### DIRECTIVES
[1] Reproduce the section of the climbing article that opens with the words containing "Bill Cole, MS, MA" and closes with "over-thinking and indecision.".
[2] In the climbing article, on what date did Erik Weihenmayer reach the top of Mount Everest?

### PASSAGE
◇ ◇ ◇ ◇ ◇
Sports Psychology Coaching


The Mental Game Of Climbing

Handle Your Fears And Stay In The Moment

Bill Cole, MS, MA
The Mental Game Coach™
Silicon Valley, California

The mental game of climbing is one of the most challenging areas of coaching I have done in over 30 years. Climbing can be exhilarating, exciting, alluring and adventuresome. It can also sometimes generate lots of fear and doubt. This anxiety, of course, causes mental, emotional and muscular tension, and this causes problems for climbers. Climbers freeze up, use too much muscular energy, move too quickly and impulsively, make poor decisions, lose balance and coordination and have trouble maintaining concentration. They lose their nerve to go up, or to take calculated risks and they lose enjoyment from what was once a fun and challenging sport. But there is hope for those climbers who fall victim to fear, doubt, over-thinking and indecision.

I've been mental coach to competitive climbers who have won highly competitive events and who have climbed some of the toughest slopes on the planet. When we were shooting a segment of our TV show, The Mental Game TV Show ( in Denver, Colorado, I led blind adventurer Erik Weihenmayer up the slope of a mountain in Golden Colorado, high above the Coors Brewing Company world headquarters. Erik Weihenmayer ( is perhaps the most famous blind athlete in history. He remains the only blind person in history to climb to the top of the world's highest peak — Mount Everest — on May 25, 2001. That accomplishment got Erik his own cover in Time Magazine. What follows are some mental game of climbing techniques I taught Erik that you can use in your own climbing.
◇ ◇ ◇ ◇ ◇
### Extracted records
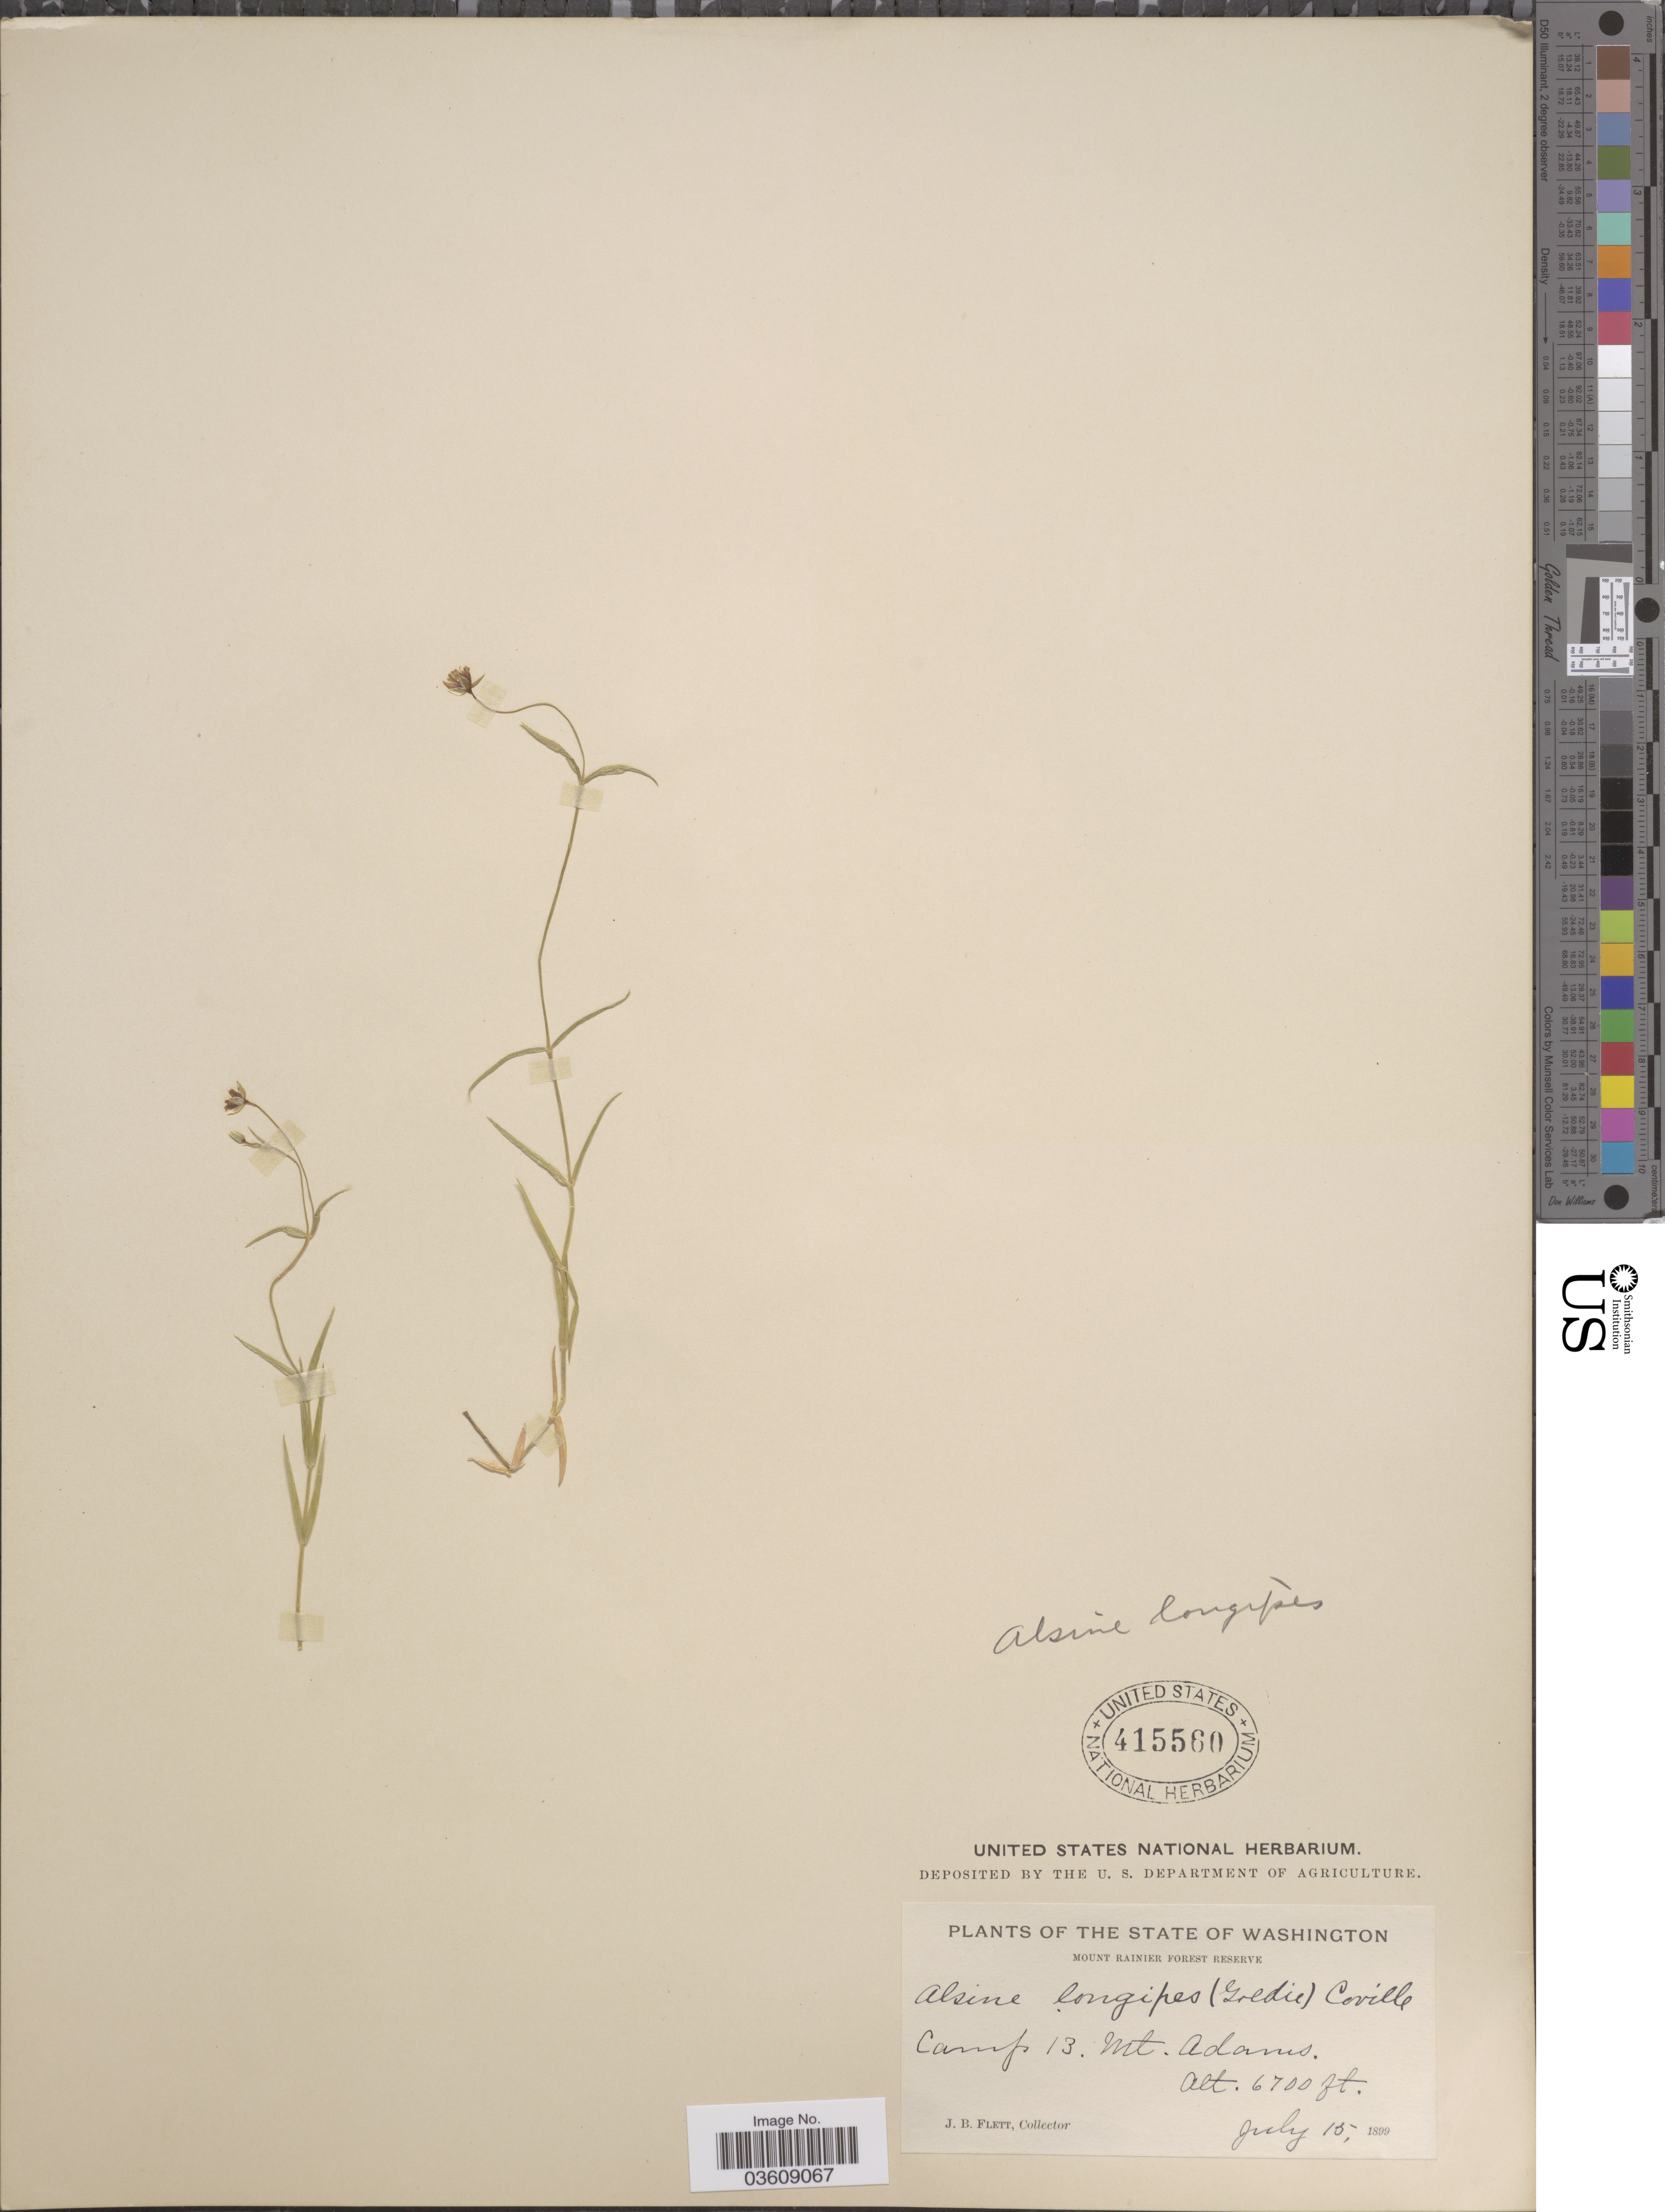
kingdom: Plantae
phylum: Tracheophyta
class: Magnoliopsida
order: Caryophyllales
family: Caryophyllaceae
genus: Stellaria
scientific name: Stellaria longipes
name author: Goldie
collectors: J. Flett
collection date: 1899-07-15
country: United States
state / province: Washington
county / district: Yakima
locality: Mount Rainier Forest Reserve. Camp 13. Mt. Adams.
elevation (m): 2042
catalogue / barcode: US 415560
◇ ◇ ◇ ◇ ◇
### EXERCISE SOLUTIONS
[1]
Bill Cole, MS, MA
The Mental Game Coach™
Silicon Valley, California

The mental game of climbing is one of the most challenging areas of coaching I have done in over 30 years. Climbing can be exhilarating, exciting, alluring and adventuresome. It can also sometimes generate lots of fear and doubt. This anxiety, of course, causes mental, emotional and muscular tension, and this causes problems for climbers. Climbers freeze up, use too much muscular energy, move too quickly and impulsively, make poor decisions, lose balance and coordination and have trouble maintaining concentration. They lose their nerve to go up, or to take calculated risks and they lose enjoyment from what was once a fun and challenging sport. But there is hope for those climbers who fall victim to fear, doubt, over-thinking and indecision.

[2] May 25, 2001